Soeben zieht er wieder unter meinem Bürofenster vorbei, der „Spaziergang gegen Impfzwang und für sofortige Beendigung der Coronamaßnahmen“. Mit Trillerpfeifen, Trommeln und Transparenten demonstrieren die Teilnehmer für Freiheit und Menschenrechte – ein Widerspruch in sich. Etwas fordern, das man gerade selbst wahrnimmt? Mit den Argumenten der „Lautsprecher“ möchte ich mich daher gar nicht befassen, wohl aber mit ihren Ängsten.
Denn neben Trotz scheint mir eine unbestimmte – und oft genug gezielt geschürte – Furcht bestimmend für den Unmut der Protestierer: Die „da oben“ oder „die anderen“, die wollen mir Böses. In der Auseinandersetzung um die wirksamsten Corona-Maßnahmen ist schleichend etwas verloren gegangen, ohne das eine demokratische Gesellschaft nicht lebensfähig ist: Vertrauen. Eine Minderheit hat sich in ihrer Wagenburg verschanzt – die kleinste Lücke könnte das eigene Verderben bedeuten.
Wir müssen neu lernen, einander zu vertrauen. Es geht nicht anders im Leben, im Kleinen wie im Großen. Erst recht nicht in einer immer komplizierter werdenden Welt. Das Leben ist eben kein langer, ruhiger Fluss. Wir brauchen Brücken, wir brauchen Anlegestellen und sichere Häfen.
„Vertrauen ist der Anfang von allem“ – so wenig die Deutsche Bank ihren Slogan von 1995 vielleicht mit Inhalt füllte, so richtig ist die Grundaussage dennoch. Wer nicht vertrauen kann, lebt in ständiger Furcht.

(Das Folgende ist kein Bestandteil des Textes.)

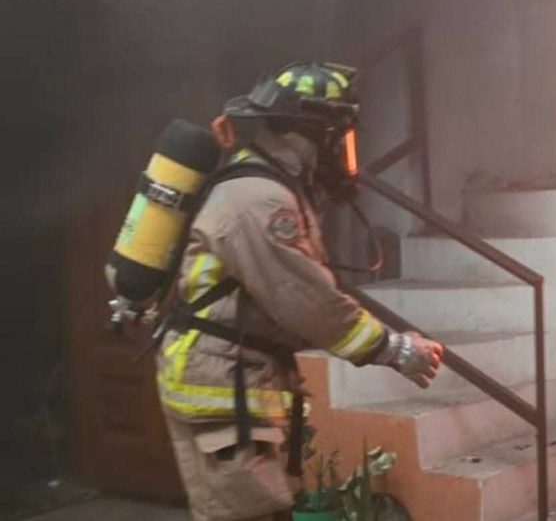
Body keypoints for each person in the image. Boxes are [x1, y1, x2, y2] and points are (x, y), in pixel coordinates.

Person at [155, 62, 444, 521]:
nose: (343, 152)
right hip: (219, 381)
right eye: (339, 137)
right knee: (245, 514)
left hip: (237, 376)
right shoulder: (258, 199)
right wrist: (394, 349)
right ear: (313, 133)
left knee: (263, 510)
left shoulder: (268, 187)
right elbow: (305, 299)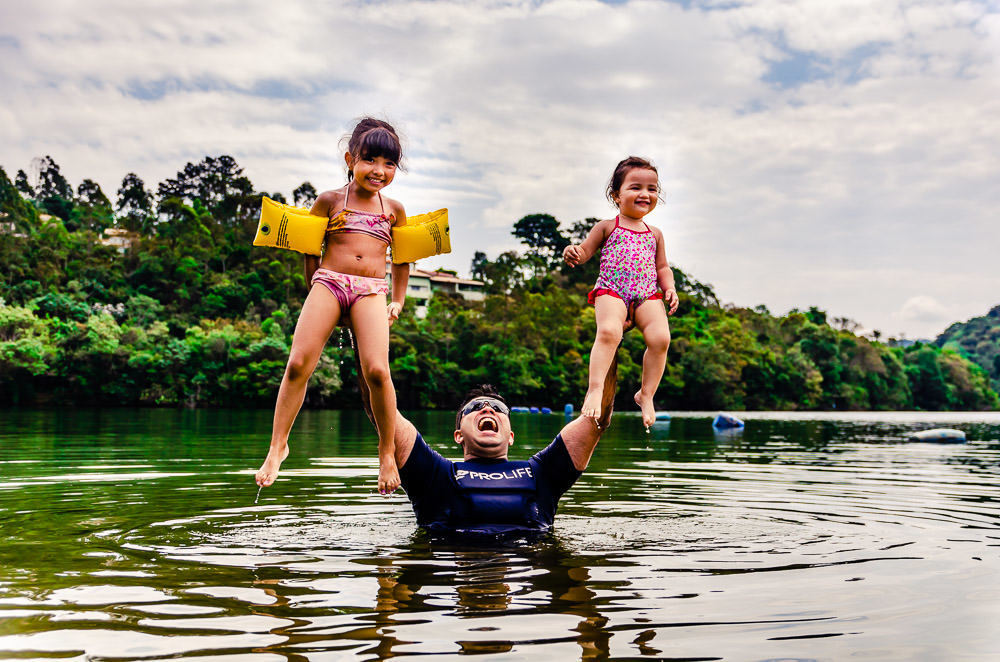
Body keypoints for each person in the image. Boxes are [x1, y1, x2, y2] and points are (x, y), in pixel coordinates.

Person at [256, 117, 410, 494]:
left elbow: (404, 259)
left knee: (377, 370)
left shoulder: (393, 209)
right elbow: (310, 248)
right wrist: (314, 284)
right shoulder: (328, 200)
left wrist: (398, 300)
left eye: (389, 164)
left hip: (372, 290)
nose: (379, 171)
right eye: (370, 160)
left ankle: (386, 452)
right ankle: (278, 447)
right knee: (297, 364)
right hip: (329, 282)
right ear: (350, 158)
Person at [356, 348, 621, 535]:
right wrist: (362, 331)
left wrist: (613, 338)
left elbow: (596, 421)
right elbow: (379, 409)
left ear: (511, 435)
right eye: (474, 408)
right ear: (458, 434)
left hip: (523, 573)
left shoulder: (542, 473)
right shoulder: (434, 475)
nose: (487, 409)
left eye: (497, 408)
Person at [563, 156, 679, 430]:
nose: (645, 194)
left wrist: (670, 287)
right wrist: (572, 251)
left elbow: (662, 267)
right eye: (636, 187)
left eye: (652, 189)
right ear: (616, 195)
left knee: (661, 338)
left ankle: (646, 394)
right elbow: (584, 253)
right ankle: (595, 389)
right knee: (608, 333)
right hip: (612, 290)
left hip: (647, 293)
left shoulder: (656, 233)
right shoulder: (607, 226)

Niemand kann aus dem Haus gehen, ohne zu vertrauen: Dass der Nachbar den Gehweg gestreut hat, dass der Busfahrer weiß, was er tut, dass der Fahrstuhl nicht runterfällt oder der Kronleuchter von der Kirchendecke.

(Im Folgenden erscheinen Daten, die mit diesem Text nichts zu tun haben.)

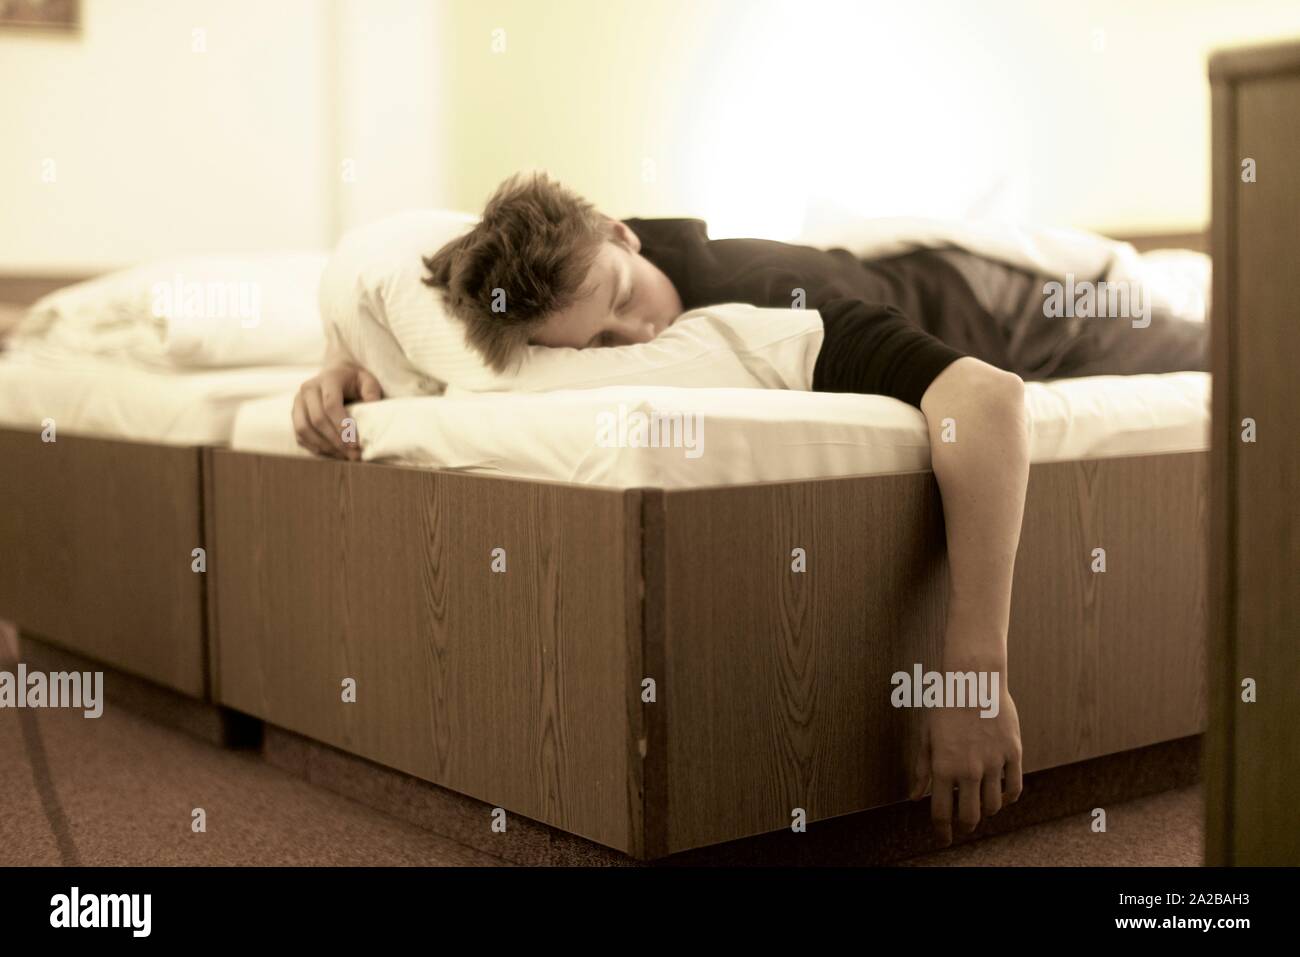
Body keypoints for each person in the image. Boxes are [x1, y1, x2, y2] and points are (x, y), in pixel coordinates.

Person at [292, 172, 1207, 845]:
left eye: (622, 302)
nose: (637, 336)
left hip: (1011, 306)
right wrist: (348, 368)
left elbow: (988, 400)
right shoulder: (573, 268)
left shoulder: (770, 298)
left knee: (1233, 329)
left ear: (625, 233)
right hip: (903, 274)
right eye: (598, 346)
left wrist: (971, 675)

Ja, Vertrauen fällt uns „aufgeklärten“ Menschen erst einmal schwer. Denn es bedeutet loszulassen, ein Stück Kontrolle abzugeben, nicht alles bis ins letzte Detail selbst im Griff zu haben. Aber ist das nicht auch unglaublich befreiend? Es hängt nicht alles an mir! Ich darf abgeben: Kompetenzen, Verantwortung, Entscheidungen. Das heißt ja keineswegs, den eigenen Verstand auszuschalten – wohl aber seine Begrenztheit zu akzeptieren. Gerade uns Christen müsste das leicht fallen. Glauben heißt eben nicht: wissen. Glauben heißt: vertrauen.

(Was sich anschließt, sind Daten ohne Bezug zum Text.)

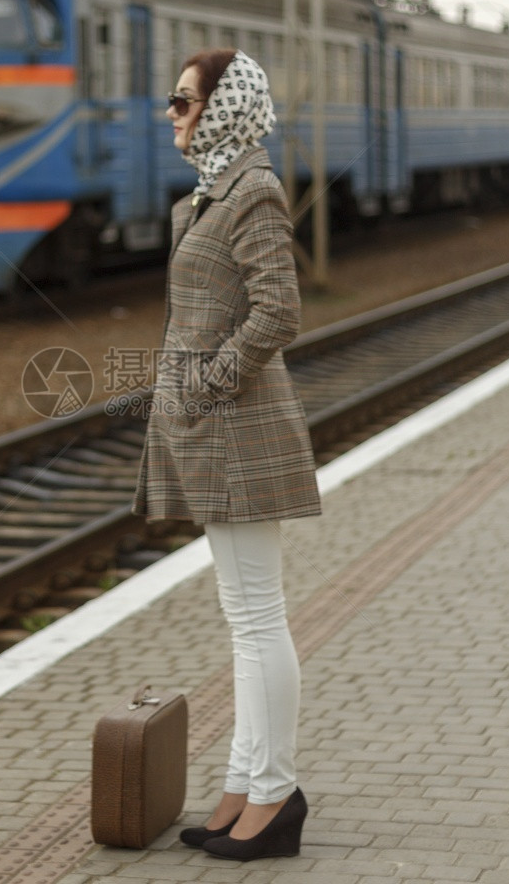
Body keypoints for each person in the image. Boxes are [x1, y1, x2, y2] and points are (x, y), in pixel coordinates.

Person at [132, 48, 321, 862]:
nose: (170, 113)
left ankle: (275, 795)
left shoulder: (254, 190)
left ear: (222, 108)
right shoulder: (212, 192)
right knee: (243, 620)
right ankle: (245, 785)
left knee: (256, 619)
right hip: (212, 430)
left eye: (181, 101)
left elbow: (279, 312)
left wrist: (203, 386)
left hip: (237, 430)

Der Franziskaner Cornelius Bohl geht noch weiter: „Für den Christen ergibt sich Sinn nicht aus einer Lehre, sondern aus einer Beziehung, aus der Lebensgemeinschaft mit Christus. Der ‚Sinn des Lebens‘ ist darum weniger eine Erklärung der Welt als vielmehr die Fähigkeit und Bereitschaft vertrauen zu dürfen“.
Der Begriff „Vertrauen“ zieht sich durch die gesamte Bibel – 86 Mal taucht er auf, unter anderem hier im Buch Jesus Sirach: „Die Furcht des Herrn ist der Anfang der Liebe zu ihm, Vertrauen aber ist der Anfang der Bindung an ihn.“ (Sir 25,12) Kommt Ihnen das bekannt vor? Deutsche Bank? Es kommt halt darauf an, worin wir unser Vertrauen setzen. Gut angelegt – um im Finanzjargon zu bleiben – ist unser Vertrauen jedenfalls in anderen Menschen. Und besonders gut im Menschensohn.